Your logo may be the first line of communication with prospective clients or potential employees so it needs to say what you want it to say. Everything matters–the colors, the style, the font, etc. Who is your target audience? Big corporations or small businesses? What is the vibe of your company? Ultra-professional or really casual? Is there a particular industry that you’re targeting? Is there a particular lifestyle that you’re marketing to and do you and your visuals reflect the same values as that lifestyle? Answering these kinds of questions will not only help you create your logo and the symbology around your company, it will also help you refine your overall messaging and should inform and be informed by your culture.
I’m not a designer, so over the years as I’ve taken on new initiatives and started my own companies, I have recruited the help of designers to coach me through the process of creating logos. I believe in building a culture of authenticity in the quest for a fulfilling work life, but sometimes articulating exactly what that culture looks like can be very challenging, especially when you’re on your own and the possibilities seem endless. A good designer will ask the right (and sometimes difficult) questions to help you tease out the authenticity of the culture that you’re creating, and help you build a solid brand that will make you proud.
As consultants, it’s our choice which industries we want to focus on and it’s up to us how we present ourselves to those industries. The cultures between them can be vastly different—think small organic dairy farms vs. big gun manufacturers—and you will very likely get a different reaction from people who work in those different industries.
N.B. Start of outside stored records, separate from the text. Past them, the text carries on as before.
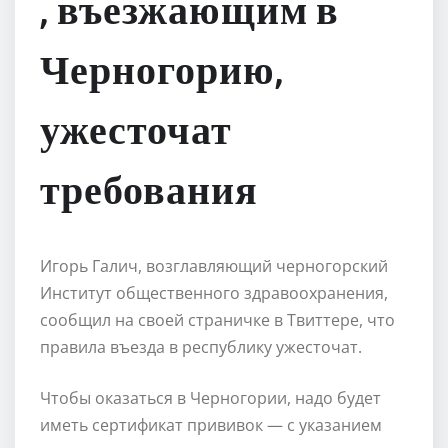
, въезжающим в
Черногорию,
ужесточат
требования
Игорь Галич, возглавляющий черногорский
Институт общественного здравоохранения,
сообщил на своей страничке в Твиттере, что
правила въезда в республику ужесточат.
Чтобы оказаться в Черногории, надо будет
иметь сертификат прививок — с указанием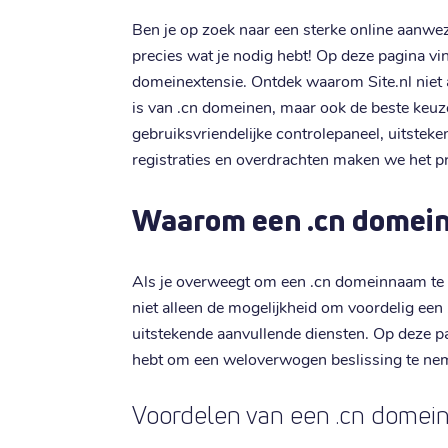
Ben je op zoek naar een sterke online aanwez
precies wat je nodig hebt! Op deze pagina vin
domeinextensie. Ontdek waarom Site.nl niet 
is van .cn domeinen, maar ook de beste keu
gebruiksvriendelijke controlepaneel, uitstek
registraties en overdrachten maken we het p
Waarom een .cn domei
Als je overweegt om een .cn domeinnaam te ko
niet alleen de mogelijkheid om voordelig ee
uitstekende aanvullende diensten. Op deze pag
hebt om een weloverwogen beslissing te ne
Voordelen van een .cn dome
So it’s important that you understand who you are seeking to work with and make sure that your own branding is aligned with them.
If you’re just getting started or looking to strengthen or refresh your existing company’s brand, start by looking around and making note of what appeals to you. Jot down ideas from the industries that you want to target, from companies that are doing similar work, and most importantly what you feel authentically represents you. Then find a designer who won’t just take your ideas at face value. Look for one who will challenge you and ask tough questions about what it is you’re trying to do. Together you will be able to develop symbols that truly represent your company and your vision.